[Records shown — start]
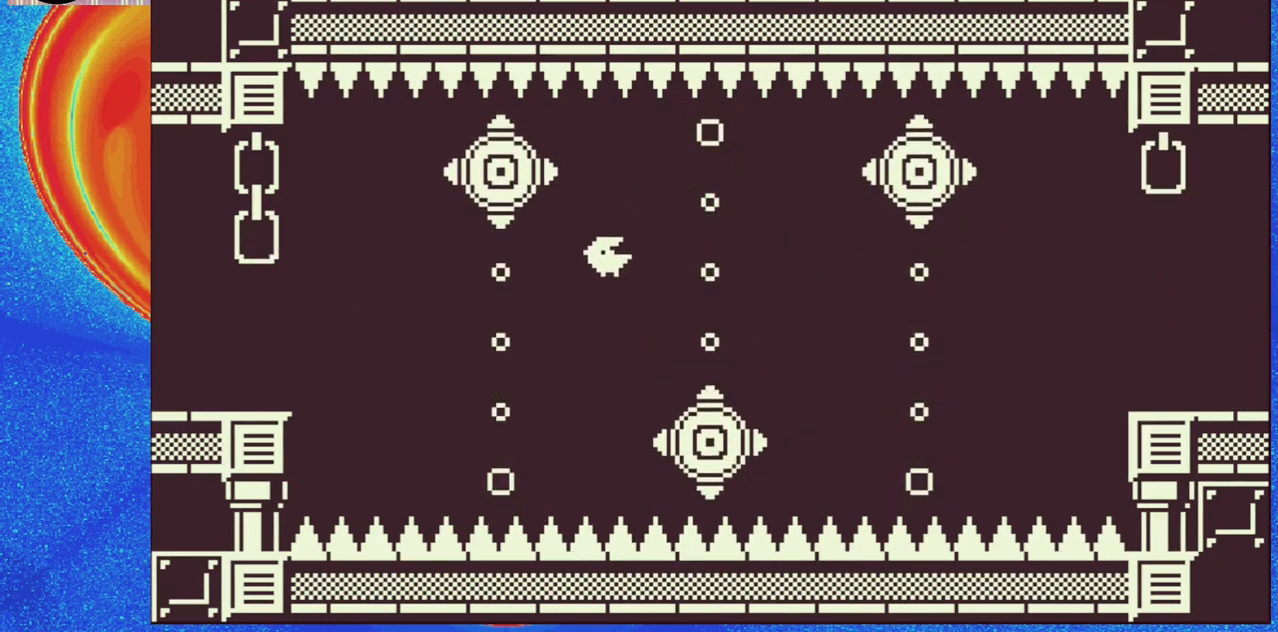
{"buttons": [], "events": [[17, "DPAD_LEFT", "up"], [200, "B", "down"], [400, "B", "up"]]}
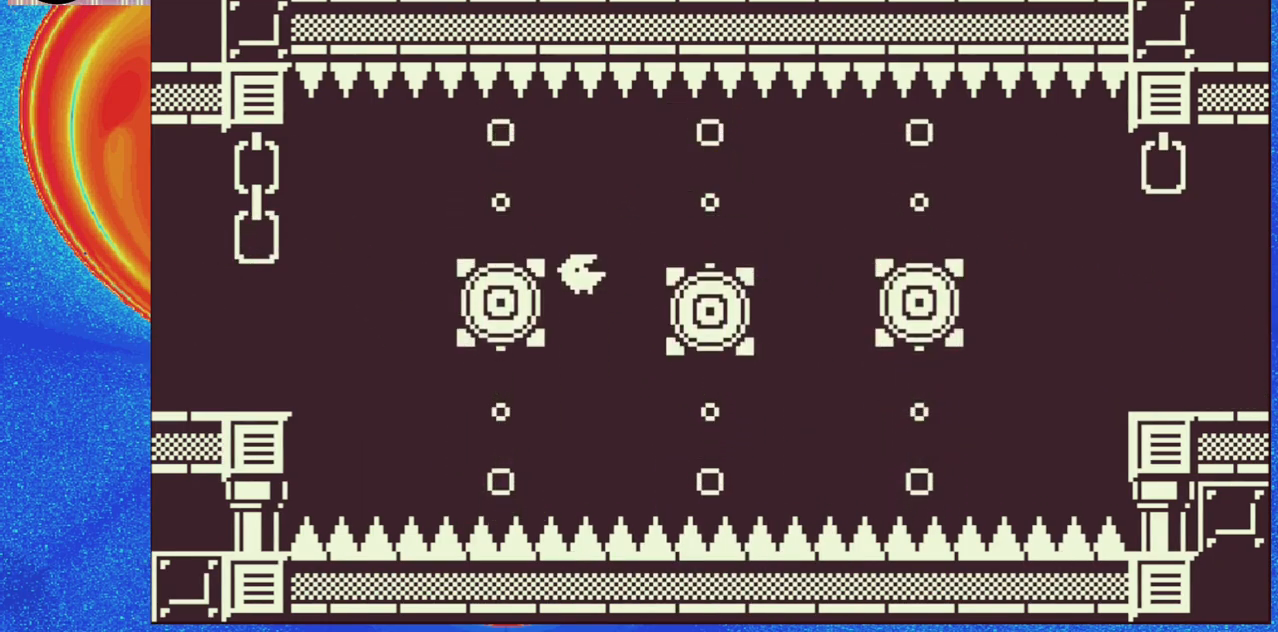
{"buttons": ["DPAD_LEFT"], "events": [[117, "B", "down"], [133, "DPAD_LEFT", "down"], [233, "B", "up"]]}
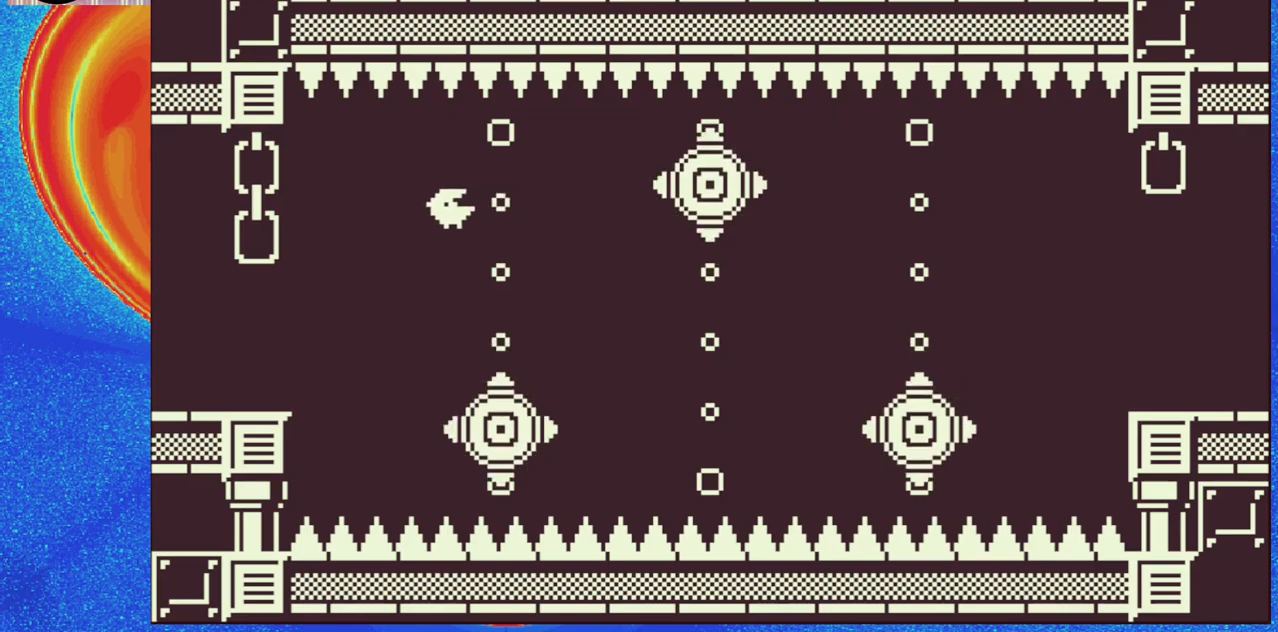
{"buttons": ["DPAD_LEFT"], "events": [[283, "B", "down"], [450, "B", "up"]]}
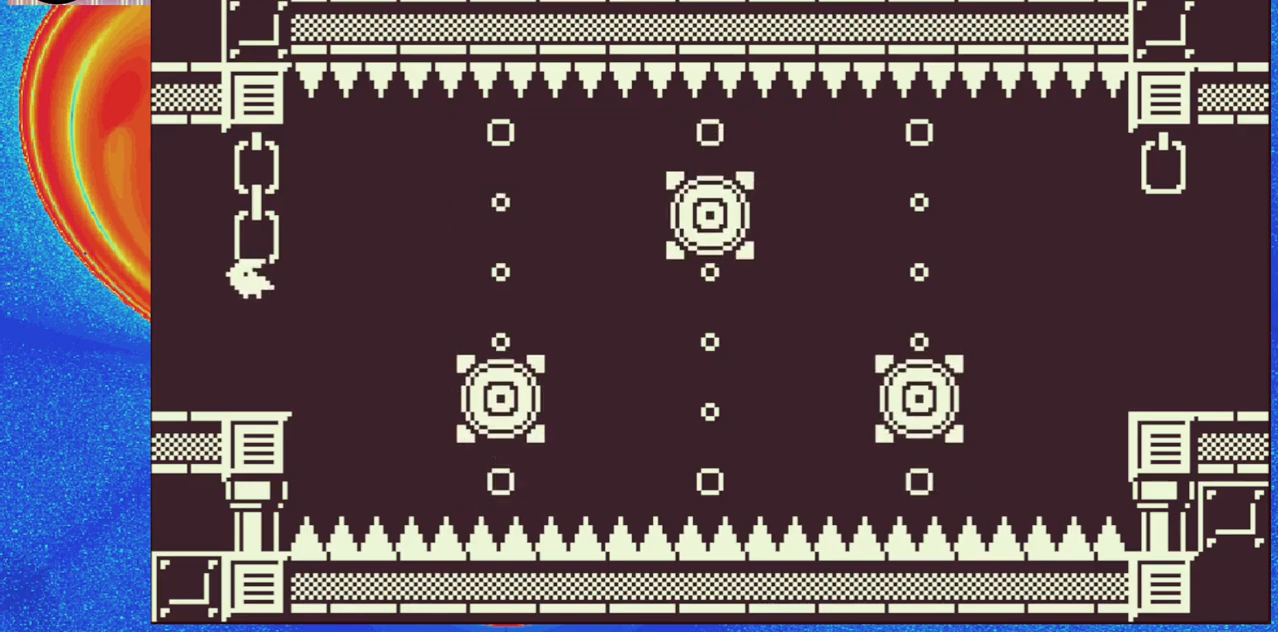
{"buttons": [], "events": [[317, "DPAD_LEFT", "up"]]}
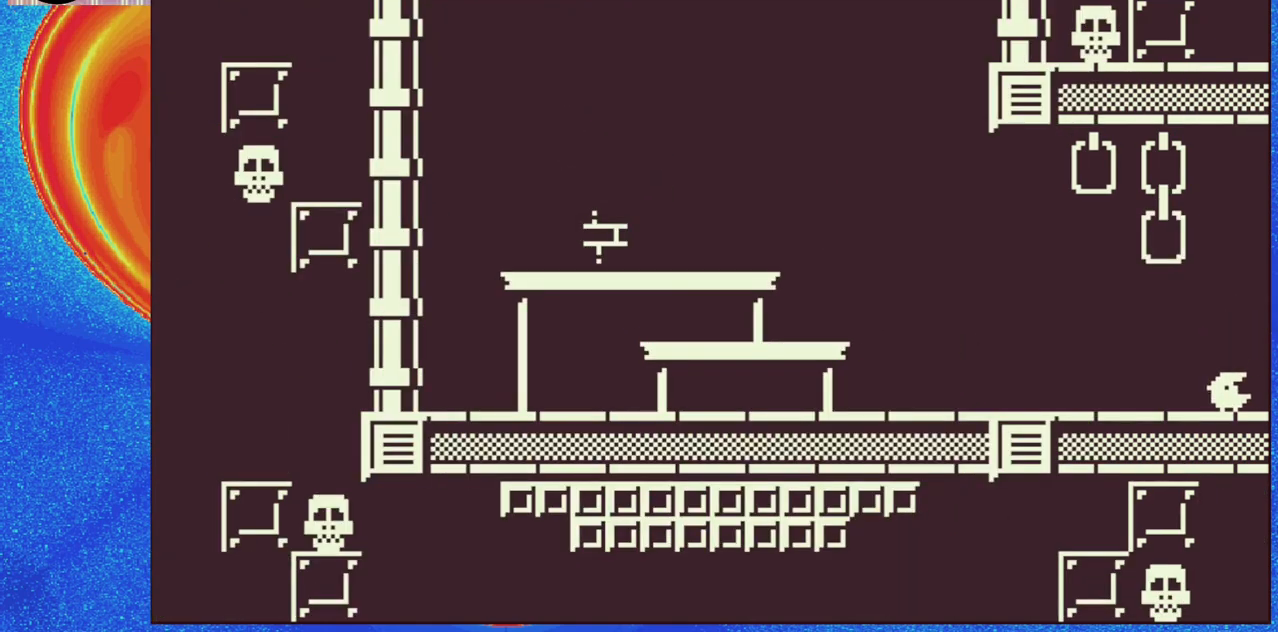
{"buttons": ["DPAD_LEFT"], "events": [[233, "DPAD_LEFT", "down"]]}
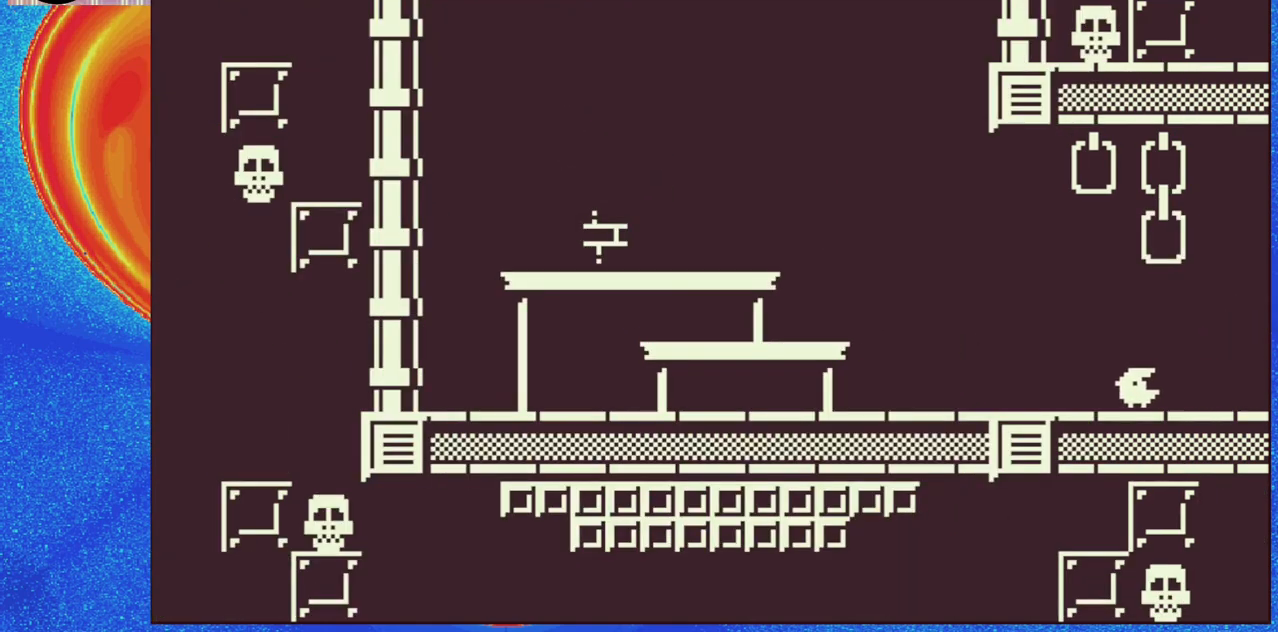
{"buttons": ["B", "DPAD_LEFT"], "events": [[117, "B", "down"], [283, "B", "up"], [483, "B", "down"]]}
[Records shown — finish]
Please repeat every record exactly, leaving the pictures out.

{"buttons": [], "events": [[17, "DPAD_LEFT", "up"], [200, "B", "down"], [400, "B", "up"]]}
{"buttons": ["DPAD_LEFT"], "events": [[117, "B", "down"], [133, "DPAD_LEFT", "down"], [233, "B", "up"]]}
{"buttons": ["DPAD_LEFT"], "events": [[283, "B", "down"], [450, "B", "up"]]}
{"buttons": [], "events": [[317, "DPAD_LEFT", "up"]]}
{"buttons": ["DPAD_LEFT"], "events": [[233, "DPAD_LEFT", "down"]]}
{"buttons": ["B", "DPAD_LEFT"], "events": [[117, "B", "down"], [283, "B", "up"], [483, "B", "down"]]}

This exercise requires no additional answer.